Dicen que lo que no puede comprobarse, no sucedió jamás; así, el padre fue exonerado por sus juzgadores. La sentencia brindó a la pareja el frescor del alivio, paz y una página en blanco para reescribir su historia; por unos días, se hablaron, se entendieron, se amaron. Con la frente en alto y la conciencia recién deshollinada, agradecieron la generosidad de sus anfitriones, quienes se habían jugado la estima social al albergarlos, y dijeron adiós.
Era tiempo de recuperar, de rehacerse. Para ella, era hora de encontrarse con sus compañeros de infancia, esos que muchas veces esbozó en el papel y en su memoria. Durante la vigilia y para celebrar el inminente regreso hizo un bosquejo de su patio, de su columpio y de sus árboles añorados.
Pero pocos somos capaces de aprender las lecciones; solemos retomar nuestros viejos caminos y con ellos, nuestros arraigados vicios.
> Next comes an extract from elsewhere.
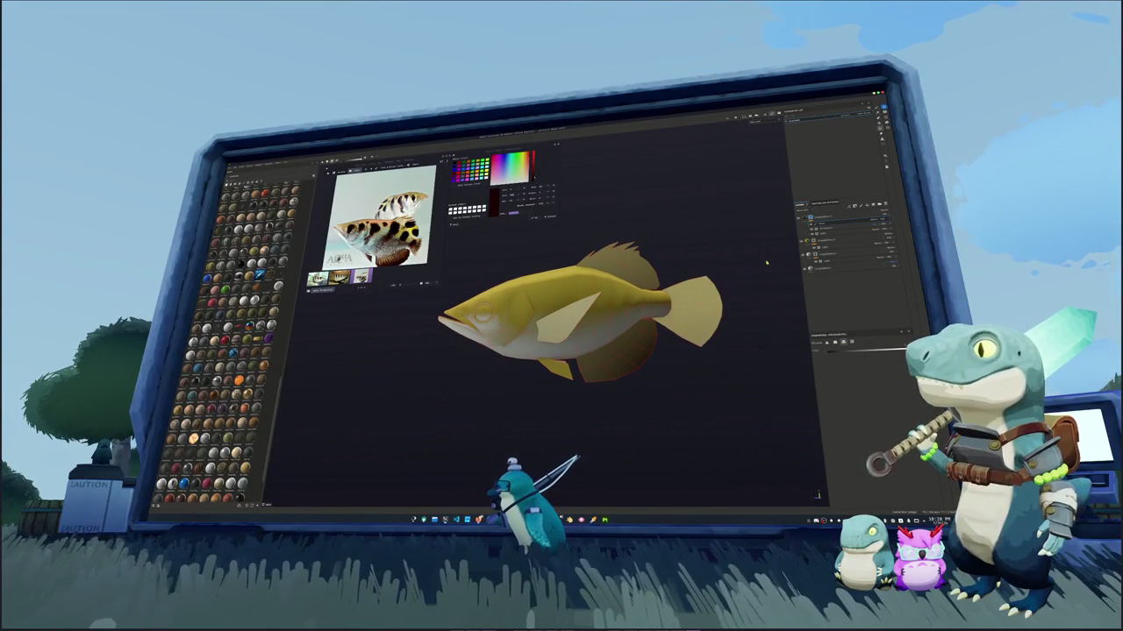
pyautogui.click(828, 224)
Tan pronto cruzaron el umbral de su mansión, la madre se refugió en la cocina y el padre, en su biblioteca. Ya no volvieron a mirarse, ni a enlazar los ojos ni las manos. Se diría que ambos regresaron a su normalidad; sin embargo, para ella, nada era normal. Las escalinatas, los pasillos, los muros, las habitaciones, parecían haberse reducido.
Ese mundo del que la sustrajeron cuatro años atrás, era otro, más pequeño; sus caderas extendidas no encajaron entre las cadenas que sostenían el escurrido columpio, y los cabellos polvorientos de sus muñecas ya no la llamaron a peinarlos.
Tomó el boceto que trazó la noche de la vigilia y lo hizo pedazos, como pedazos estaba hecha su inocencia. Por primera vez, a sus trece años, experimentó el dolor y la sorpresa; un vuelco en el estómago le abrió los ojos y sintió el vértigo que nos recorre de piel a huesos llamado «vida».